### What you will do
1) In the post about sewing jeans, how much length was taken out of the leg this time?
2) Copy word for word the part of the post about sewing jeans that begins at the words "In terms of" and stops after "my trusty Birkenstocks.".

### Page
□ □ □ □ □

Well, these were a dream make, even when I put one of the pocket linings on backwards and had to frog it. I was trying to take special care with the pockets as I’d got them the wrong way last time. I even re-cut one of the pocket linings as I was using a directional print and didn’t want it upside down, even though under normal circumstances no one will be looking at the inside of my jeans! The maneki neko fabric was from Ali Express, and it’s a good 100% cotton quilting weight. Expect to see more of it in a future quilt!
In terms of sizing, I took out 5mm from the straight leg seam allowance, but I don’t think I needed to so I’ll leave it in next time. I also took out some length in the leg – 5cm, this time – and I think this was about right. I like the cropped length with my trusty Birkenstocks.
I was very careful with the fly, after last time, and this time I got it right. I also went the whole hog and added rivets, belt loops and made my own ‘brand’ patch using a woven label from The Pink Coat Club. Both the jeans buttons and the rivets came from EBay.

□ □ □ □ □

### Dataset extract
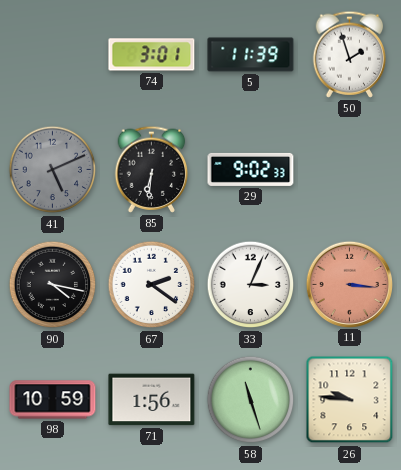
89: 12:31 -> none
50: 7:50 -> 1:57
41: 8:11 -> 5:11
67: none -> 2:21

□ □ □ □ □

### Answer list
1) 5cm

2)
In terms of sizing, I took out 5mm from the straight leg seam allowance, but I don’t think I needed to so I’ll leave it in next time. I also took out some length in the leg – 5cm, this time – and I think this was about right. I like the cropped length with my trusty Birkenstocks.